Nachdem in Freiburg das Kontaktverbot schon so früh verhängt wurde, erschraken wir alle. Keiner traut sich mehr, wie noch in den ersten Tagen nach Schließung der Schulen, ein Kind auf der Straße spielen zu lassen. Das Mädchen hat es erstaunlich schnell akzeptiert. Wir schreiben Briefchen und tauschen Bastelbücher, winken einander und rufen uns zu, wie sehr wir uns vermissen.
Im Haus sein, ach, ein Kinderspiel. Es ist mir noch allzu bekannt aus Indien. Es fällt mir nicht schwer, ich weiß noch wie es geht. Aber ich weiß noch, wie schwer man sich daran gewöhnen kann, ein Stück Freiheit verloren zu haben.
Und doch, wer wollte das vergleichen. Die Bedingungen hier sind so gut: die Gänseblümchen auf dem Tisch, der Bärlauch in den Spätzle. Draußen Frühling und Polizei auf den Spazierwegen. Abwechselnde Arbeitszeiten, flexibel gestaltbar, auch das ging in Indien nicht. Quarantäne, wie wir sie erleben, ist ein Privileg.
Während ich auf dem Handy den Lauf der Welt verfolge, mal mehr oder weniger aufgeregt, mal mehr oder weniger mit Angst und Sorgen, Unbehagen, Hoffnung, Staunen oder Verwunderung, spielt mein Kind. Es klebt und bastelt, schichtet und baut, spricht mit Tieren und Wesen, die ich nicht sehe, klettert und hüpft, sammelt und stellt Dinge zusammen in Ordnungen, die ich kenne. Und ich sehe es spielen. Ich habe so viel Gelegenheit wie lange nicht, mein Kind spielen zu sehen.
Tatsächlich hat dieses Kinderspiel in diesen Tagen etwas Heilsames, Verwunderliches, seltsam Gegenläufiges zu dem, was in der Welt geschieht.

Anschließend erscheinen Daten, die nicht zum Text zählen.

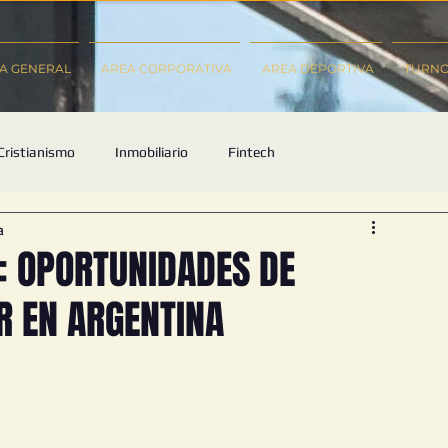
A GENERAL
AREA CORPORATIVA
AREA DEPORTIVA
TURN
Cristianismo
Inmobiliario
Fintech
a
recho Corporativo
CONTRATOS COMERCIALES
H: OPORTUNIDADES DE
R EN ARGENTINA
l
Arbitraje
Sociedaes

Es ist frisch, frei, jeden Moment neu, es ist im Vertrauen, unschuldig, schöpferisch und sich immer wieder neu entwerfend, eine ewige sich ständig wandelnde Poesie. Es mäandert und wendet die Richtung ohne jede Vorankündigung, einem unsichtbaren Fluß der Fantasie folgend. Es ist ohne Urteil. Es ist ohne Angst.
Überall um mich herum sind Spuren von Spiel. Ich habe begonnen, sie festzuhalten.